→ PROBLEM TO WORK ON
Copy each record below exactly, please, and leave its pictures out.

→ THE DATA

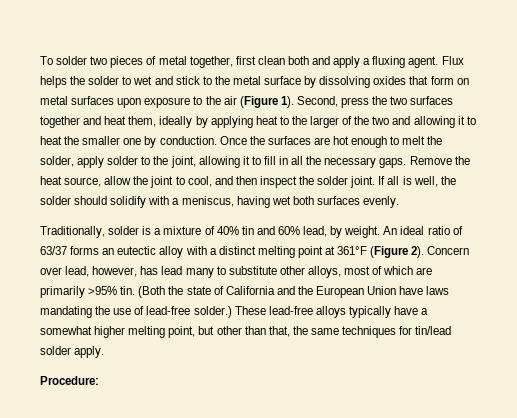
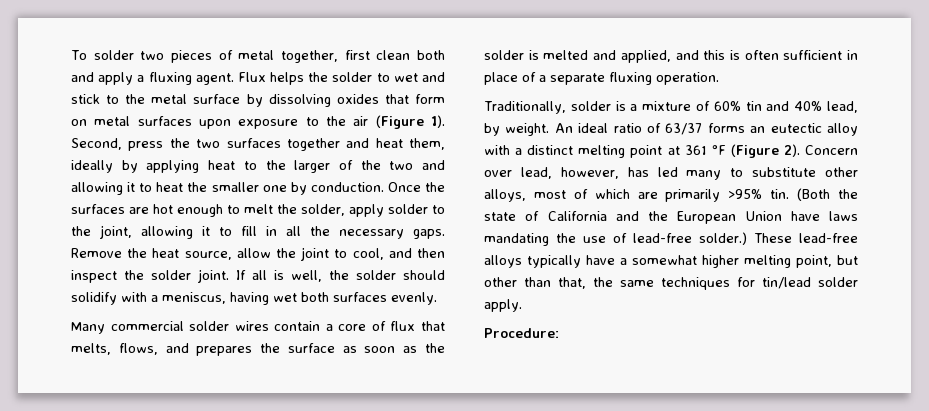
(400, 202) none -> [71,321,445,334] [71,343,445,356] [484,50,858,63] [484,72,719,85] // Many commercial solder wires contain a core of flux that melts, flows, and prepares the surface as soon as the solder is melted and applied, and this is often sufficient in place of a separate fluxing operation.
[216,226,239,235] 40% -> [713,101,741,111] 60%
[277,226,300,235] 60% -> [794,101,823,111] 40%
[337,246,368,255] 361°F -> [684,145,726,155] 361 °F
[161,266,183,275] lead -> [657,167,678,177] led

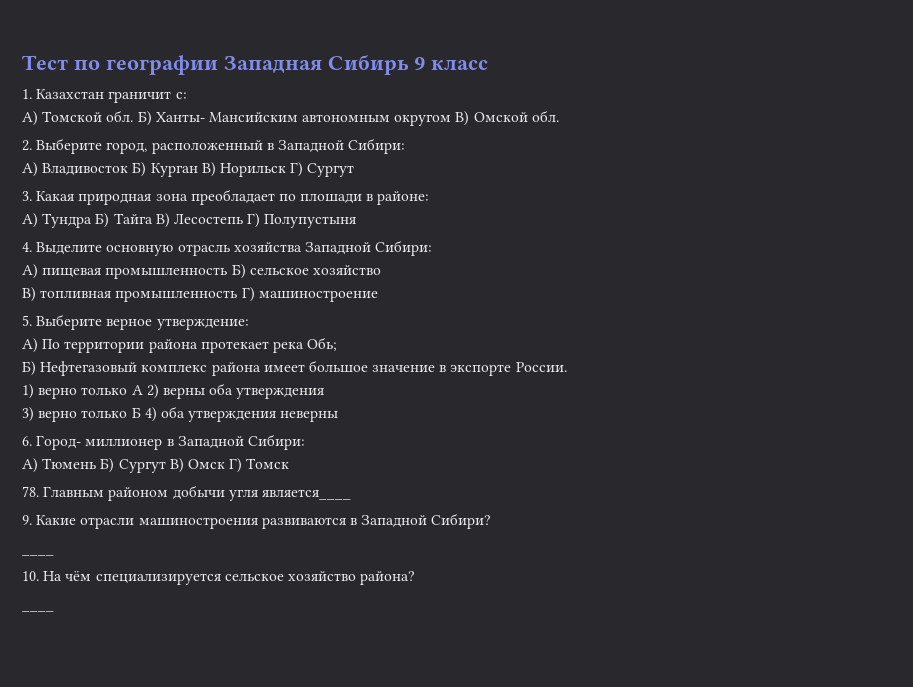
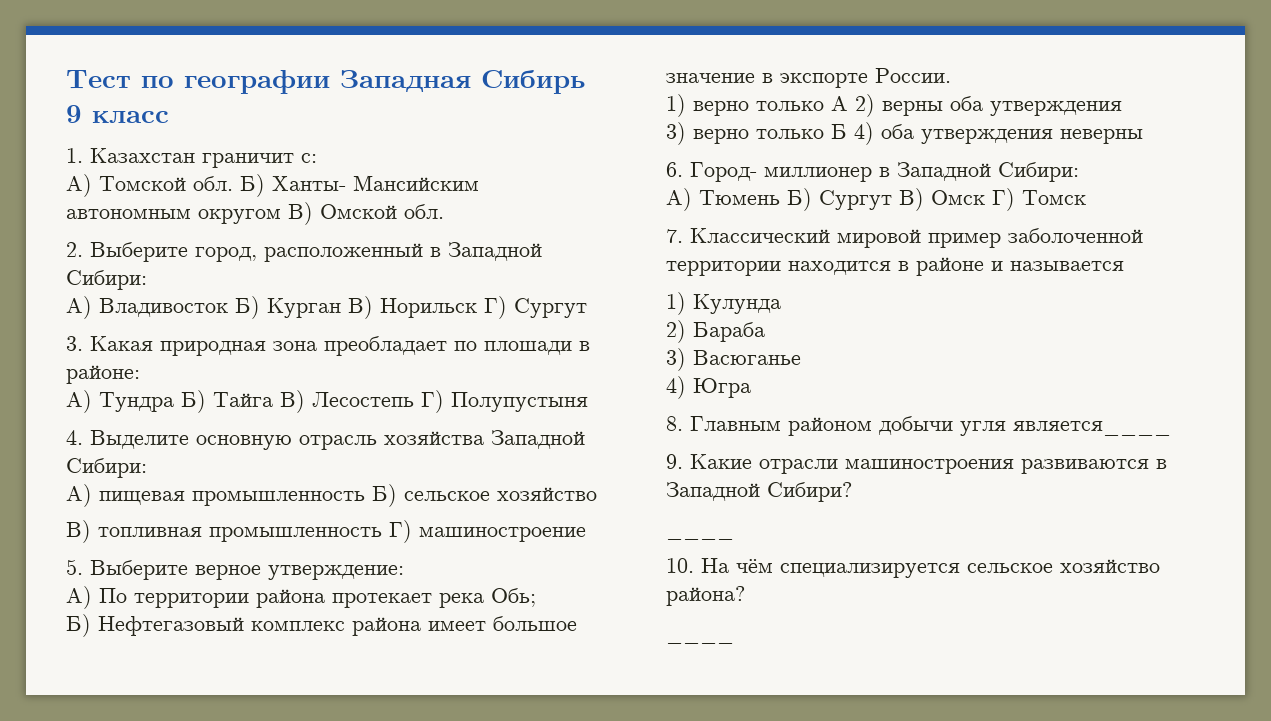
[22,486,39,497] 78. -> [666,228,1143,248] [666,257,1124,276] [666,292,781,315] [666,320,765,343] [666,348,801,371] [666,376,751,399] [666,416,683,431] 7. Классический мировой пример заболоченной территории находится в районе и называется // 1) Кулунда // 2) Бараба // 3) Васюганье // 4) Югра // 8.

→ RESPONSE BELOW
(400, 202) none -> [71,321,445,334] [71,343,445,356] [484,50,858,63] [484,72,719,85] // Many commercial solder wires contain a core of flux that melts, flows, and prepares the surface as soon as the solder is melted and applied, and this is often sufficient in place of a separate fluxing operation.
[216,226,239,235] 40% -> [713,101,741,111] 60%
[277,226,300,235] 60% -> [794,101,823,111] 40%
[337,246,368,255] 361°F -> [684,145,726,155] 361 °F
[161,266,183,275] lead -> [657,167,678,177] led

[22,486,39,497] 78. -> [666,228,1143,248] [666,257,1124,276] [666,292,781,315] [666,320,765,343] [666,348,801,371] [666,376,751,399] [666,416,683,431] 7. Классический мировой пример заболоченной территории находится в районе и называется // 1) Кулунда // 2) Бараба // 3) Васюганье // 4) Югра // 8.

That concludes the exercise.